Вступили все пулеметы гвардейцев, а потом затрещали дружные залпы. Гвардейцы — в отличие от чапов, предпочитавших М-1 по каким-то своим повстанческим причинам (экономия патронов?), — вооружены были бельгийскими «ФН-ФАЛ», имеющими и режим стрельбы очередями. Но пока что били залпами.
Так… Дружно поменяли магазины…
Множество несильных взрывов где-то по линии окопов. Неужели гранаты?
Кончились залпы… зачастили. Беспорядочная стрельба. Чаще и чаще в общий фон вплетаются короткие очереди. Все, дикая неуправляемая пальба…
И в этот момент напротив фронта легионеров из-за рощиц, почти сливающихся зрительно в сплошную завесу, тут и там стали появляться и разворачиваться веером орудийные упряжки. Пушки быстро снимали с передков…
Десять…
Двадцать…
Около сорока орудий.
Не дожидаясь, когда начнет противник, и не дожидаясь команды, ударили мортиры Легиона — шесть выстрелов один за другим. Полковник видел, как в небе протянулись дымные трассы. Они как будто зависли высоко, под скомканными ветром облаками, а потом ринулись вниз. Взрыватели настроены были на самое легкое касание, и мощные бомбы взрывались, не вздымая тонн земли, а расстилая ударные волны и осколки по поверхности. Смело канониров, опрокинуло одно или два орудия…
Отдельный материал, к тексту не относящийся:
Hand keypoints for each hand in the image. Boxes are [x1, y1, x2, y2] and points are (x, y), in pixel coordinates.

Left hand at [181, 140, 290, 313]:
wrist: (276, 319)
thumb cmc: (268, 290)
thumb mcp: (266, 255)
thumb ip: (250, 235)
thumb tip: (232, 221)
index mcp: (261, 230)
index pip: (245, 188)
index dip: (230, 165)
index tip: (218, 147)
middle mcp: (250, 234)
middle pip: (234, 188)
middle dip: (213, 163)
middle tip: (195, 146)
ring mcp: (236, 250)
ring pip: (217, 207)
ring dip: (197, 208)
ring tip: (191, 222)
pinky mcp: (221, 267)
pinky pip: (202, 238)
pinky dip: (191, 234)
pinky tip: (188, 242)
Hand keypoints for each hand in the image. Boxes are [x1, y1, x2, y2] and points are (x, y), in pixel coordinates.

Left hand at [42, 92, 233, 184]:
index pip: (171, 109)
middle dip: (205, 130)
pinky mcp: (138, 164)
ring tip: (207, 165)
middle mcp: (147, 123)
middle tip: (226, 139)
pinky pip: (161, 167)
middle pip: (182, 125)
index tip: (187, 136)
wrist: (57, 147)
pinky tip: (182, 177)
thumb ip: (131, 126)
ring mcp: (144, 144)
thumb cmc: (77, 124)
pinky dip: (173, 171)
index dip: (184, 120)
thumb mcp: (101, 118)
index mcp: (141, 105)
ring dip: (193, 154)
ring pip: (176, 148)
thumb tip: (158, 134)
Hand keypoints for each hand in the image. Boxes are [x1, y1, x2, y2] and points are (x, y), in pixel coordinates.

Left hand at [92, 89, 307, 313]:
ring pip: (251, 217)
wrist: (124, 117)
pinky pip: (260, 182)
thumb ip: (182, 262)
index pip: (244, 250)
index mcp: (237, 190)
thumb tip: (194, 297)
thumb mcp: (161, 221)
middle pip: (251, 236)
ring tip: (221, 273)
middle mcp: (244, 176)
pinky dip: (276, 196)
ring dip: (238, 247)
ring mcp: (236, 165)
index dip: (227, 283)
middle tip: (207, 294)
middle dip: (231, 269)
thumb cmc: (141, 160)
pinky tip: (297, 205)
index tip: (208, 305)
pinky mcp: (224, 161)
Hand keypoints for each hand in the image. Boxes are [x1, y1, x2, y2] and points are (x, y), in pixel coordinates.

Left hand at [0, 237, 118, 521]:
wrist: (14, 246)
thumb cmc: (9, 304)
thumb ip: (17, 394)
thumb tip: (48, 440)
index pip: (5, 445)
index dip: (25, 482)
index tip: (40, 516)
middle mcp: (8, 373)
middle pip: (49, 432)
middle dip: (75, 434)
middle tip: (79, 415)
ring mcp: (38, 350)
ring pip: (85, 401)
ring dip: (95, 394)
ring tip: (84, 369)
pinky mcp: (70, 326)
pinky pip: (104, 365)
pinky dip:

Потом остальные открыли беспорядочный торопливый огонь.
Били шрапнелью. Снаряды рвались над головами, засыпая окопы раскаленной чугунной фасолью.
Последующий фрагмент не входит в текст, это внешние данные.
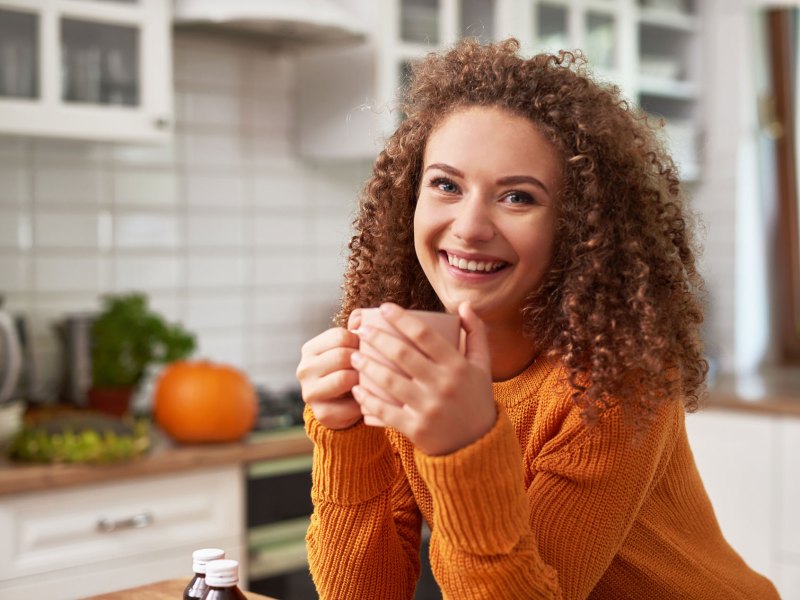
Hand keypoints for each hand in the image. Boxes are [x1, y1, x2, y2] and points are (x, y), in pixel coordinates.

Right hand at [296, 310, 361, 429]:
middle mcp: (304, 369)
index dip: (360, 340)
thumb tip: (360, 318)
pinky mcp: (321, 413)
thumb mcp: (349, 348)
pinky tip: (368, 398)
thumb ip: (356, 330)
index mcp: (310, 349)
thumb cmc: (349, 370)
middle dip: (362, 360)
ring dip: (362, 380)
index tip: (369, 348)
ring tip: (371, 380)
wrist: (342, 406)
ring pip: (343, 378)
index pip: (339, 336)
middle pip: (341, 356)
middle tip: (374, 365)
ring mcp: (310, 392)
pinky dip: (363, 401)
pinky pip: (350, 404)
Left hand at [350, 302, 495, 454]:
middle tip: (361, 330)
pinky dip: (368, 399)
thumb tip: (464, 305)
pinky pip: (385, 411)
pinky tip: (357, 388)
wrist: (478, 444)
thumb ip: (476, 333)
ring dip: (367, 366)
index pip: (425, 335)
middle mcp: (443, 385)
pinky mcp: (416, 429)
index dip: (402, 319)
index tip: (384, 307)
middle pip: (402, 355)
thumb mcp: (482, 365)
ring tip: (354, 356)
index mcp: (457, 366)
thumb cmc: (476, 398)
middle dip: (377, 338)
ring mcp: (428, 408)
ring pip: (389, 381)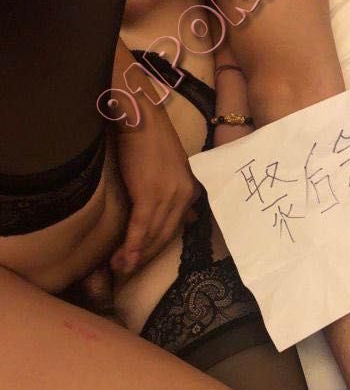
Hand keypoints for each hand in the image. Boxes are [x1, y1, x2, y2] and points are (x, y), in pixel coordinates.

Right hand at [110, 104, 198, 276]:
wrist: (141, 119)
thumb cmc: (150, 139)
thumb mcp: (174, 169)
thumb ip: (179, 193)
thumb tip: (190, 218)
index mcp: (189, 191)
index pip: (175, 226)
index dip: (158, 245)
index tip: (143, 259)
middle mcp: (182, 196)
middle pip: (165, 236)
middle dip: (146, 256)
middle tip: (128, 270)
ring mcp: (167, 196)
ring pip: (152, 235)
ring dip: (135, 255)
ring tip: (120, 268)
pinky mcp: (149, 195)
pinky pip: (140, 227)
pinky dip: (131, 245)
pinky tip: (123, 258)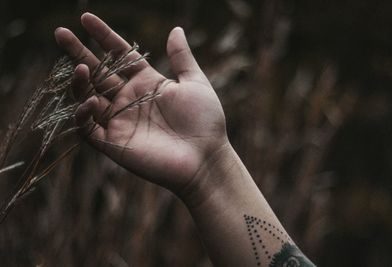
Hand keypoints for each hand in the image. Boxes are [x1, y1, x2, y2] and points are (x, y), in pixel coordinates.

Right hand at [54, 13, 228, 194]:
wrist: (206, 158)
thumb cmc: (205, 121)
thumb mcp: (195, 83)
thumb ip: (182, 57)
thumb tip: (176, 29)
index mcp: (146, 83)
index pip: (118, 56)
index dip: (103, 36)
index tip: (86, 18)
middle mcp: (129, 100)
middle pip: (97, 73)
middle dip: (78, 53)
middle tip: (60, 33)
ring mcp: (120, 121)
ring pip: (88, 99)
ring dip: (79, 83)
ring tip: (78, 68)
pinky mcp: (114, 143)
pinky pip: (89, 128)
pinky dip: (84, 115)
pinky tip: (90, 101)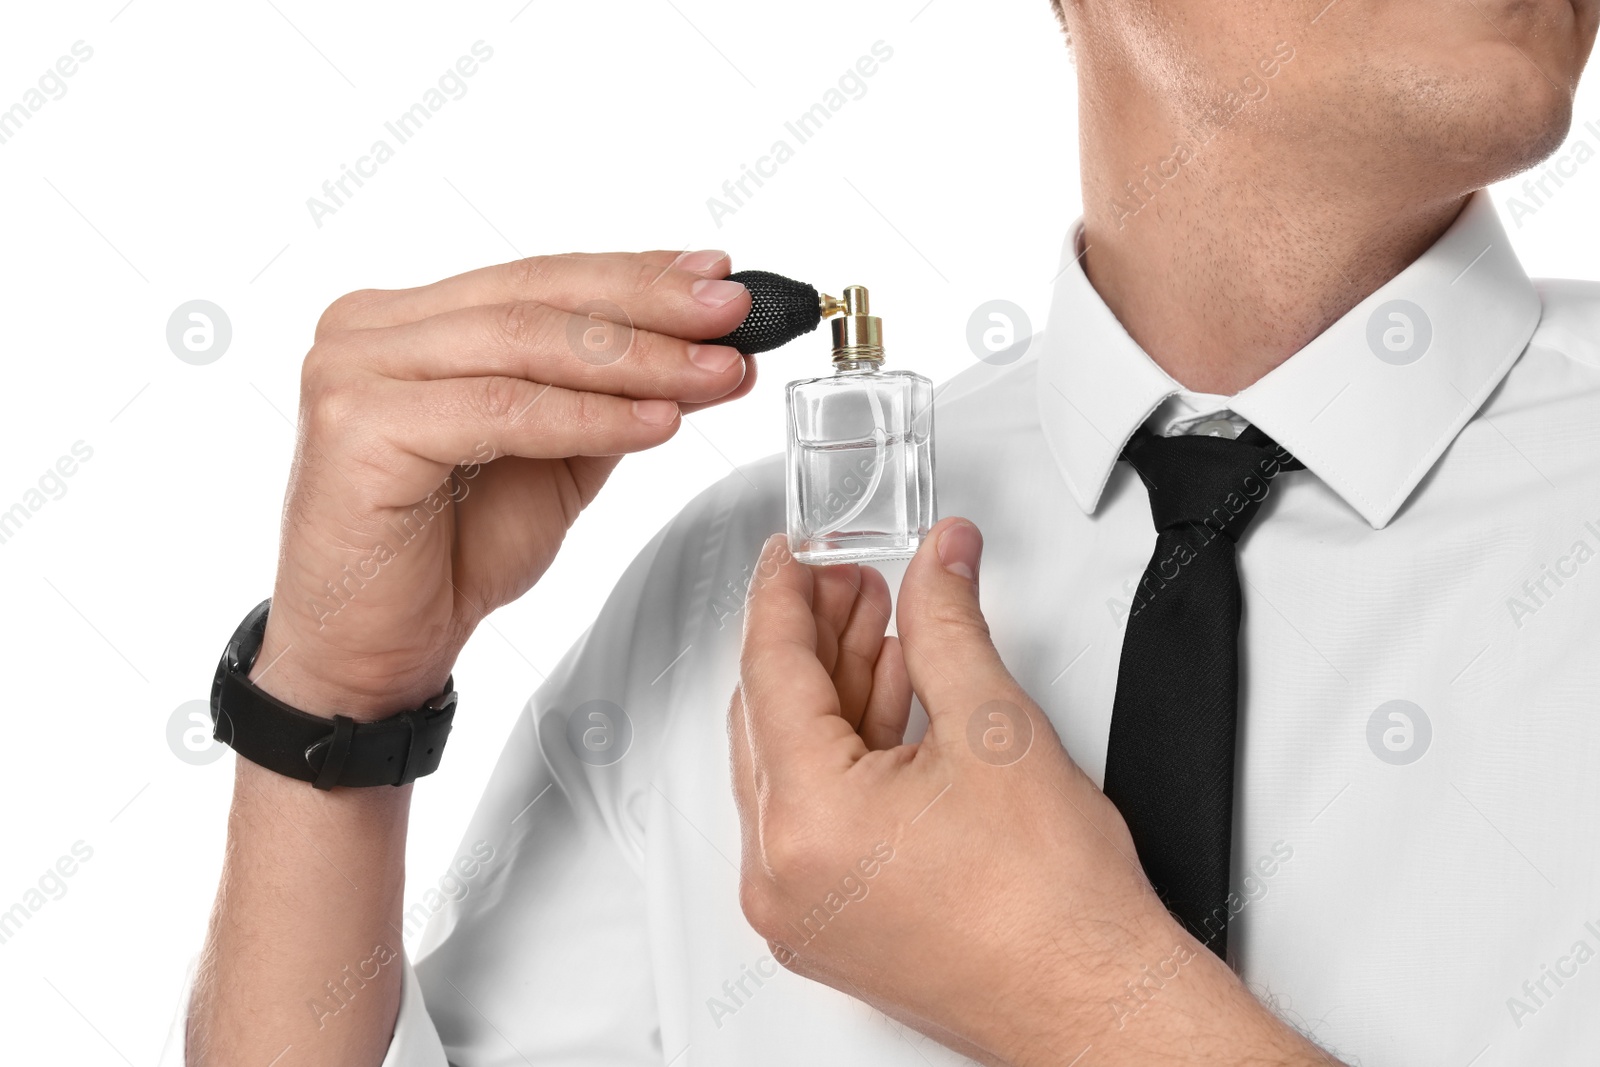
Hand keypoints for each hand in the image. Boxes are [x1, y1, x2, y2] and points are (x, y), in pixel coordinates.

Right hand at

Еще раз ударили за спиной мортиры. На этот раз по земле докатилась дрожь мощной отдачи — наверное, полковник слишком ждал второго залпа. Бомбы улетели и разорвались в дыму, и урон, нанесенный ими, ясен не был…
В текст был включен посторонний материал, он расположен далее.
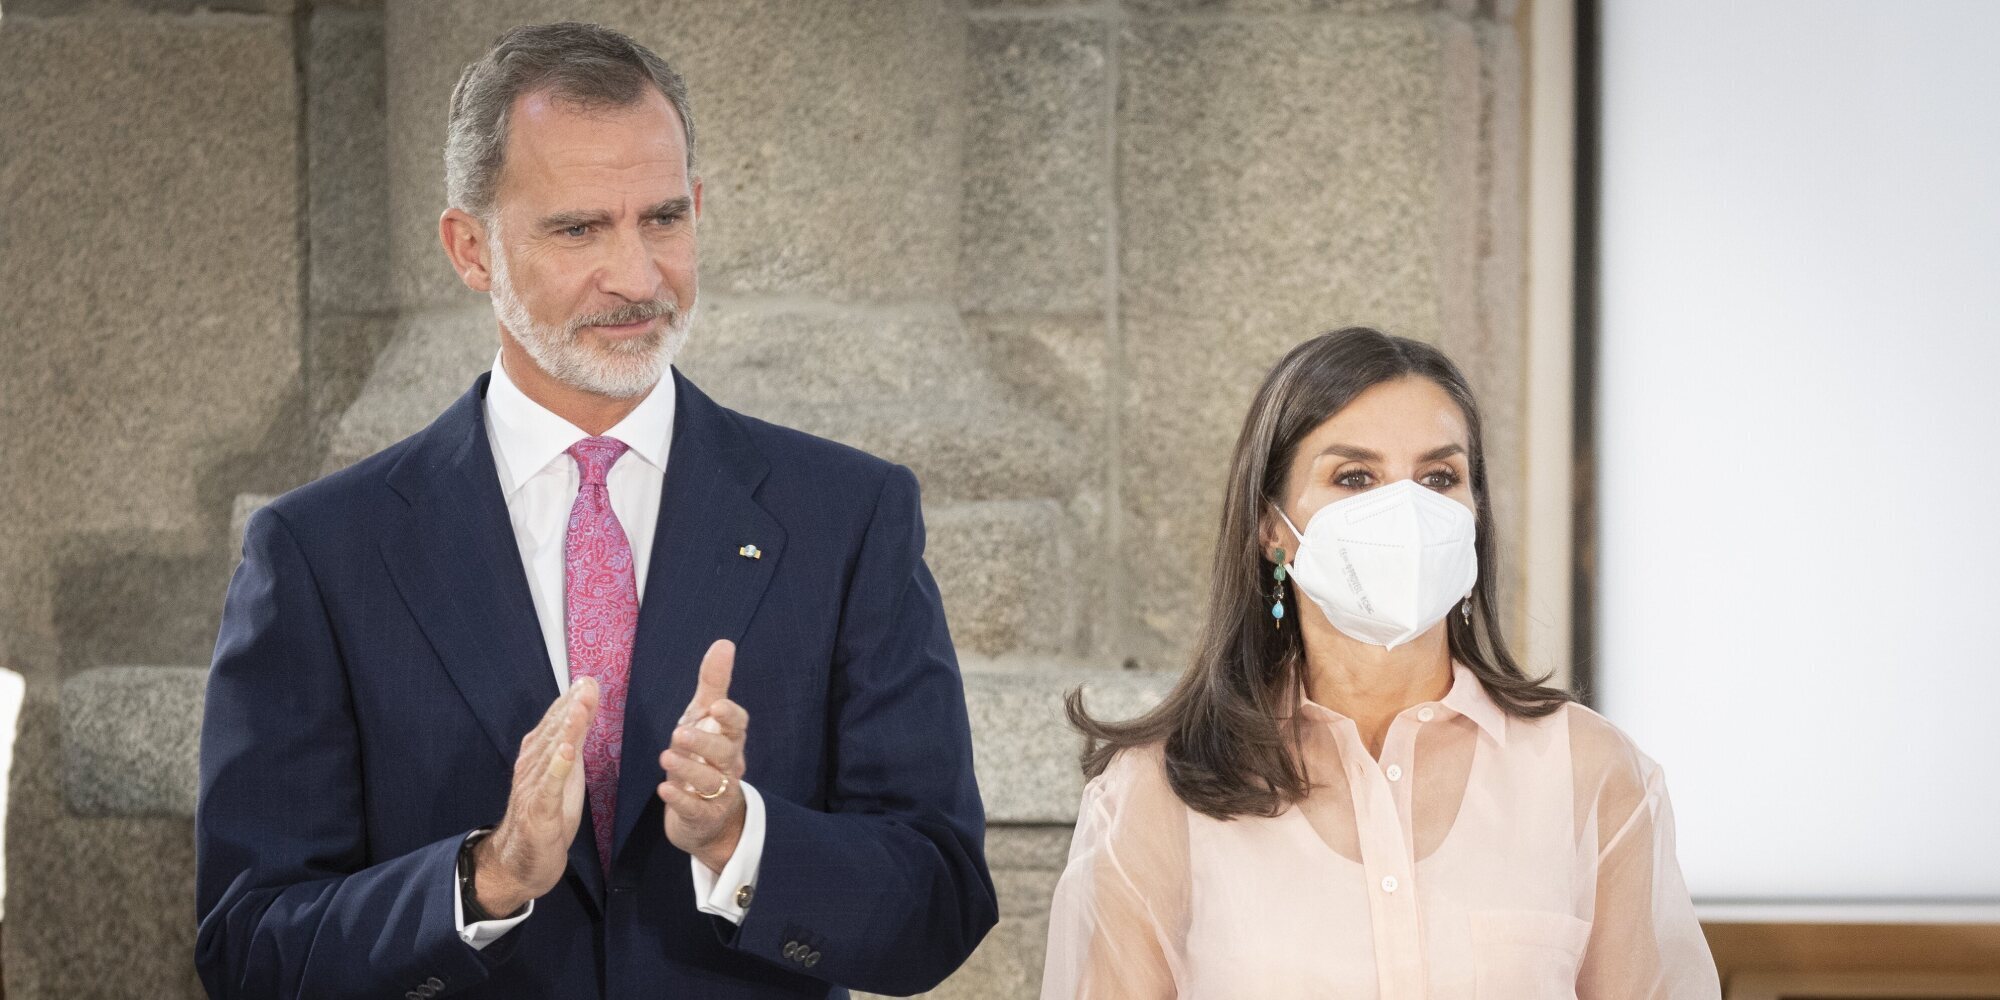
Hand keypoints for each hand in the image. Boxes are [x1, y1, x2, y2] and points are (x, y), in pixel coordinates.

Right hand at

Вскоре вражеские артиллеристы перешли на стрельбу гранатами. Разрывов получалось как-то совсем мало, и полковник догадался, что только несколько пушек бьют по его окопам, а остальные — далеко за спину пехоты, по позициям тяжелой артиллерии. И точно: тут же позвонили из штаба, крича, что с этой швалью нужно покончить немедля, иначе…
— Куренной, — позвал полковник, и разведчик тут же оказался перед ним, как Сивка-Бурка. — Пройдись глазом или ножками, если надо, — где может сидеть их корректировщик?
— Есть! — козырнул Куренной и исчез.
Загудел полевой телефон. Лейтенант Марейе сообщал, что его соседи, гвардейцы, вроде бы отбили атаку. Стрельба там утихает…
— Отлично, — сказал полковник. — Рифат, позвони в штаб, попроси огонь тяжелых на эти батареи, раз уж они их так достают…
Ибрагимов позвонил. Ему сказали, чтобы не лез с советами.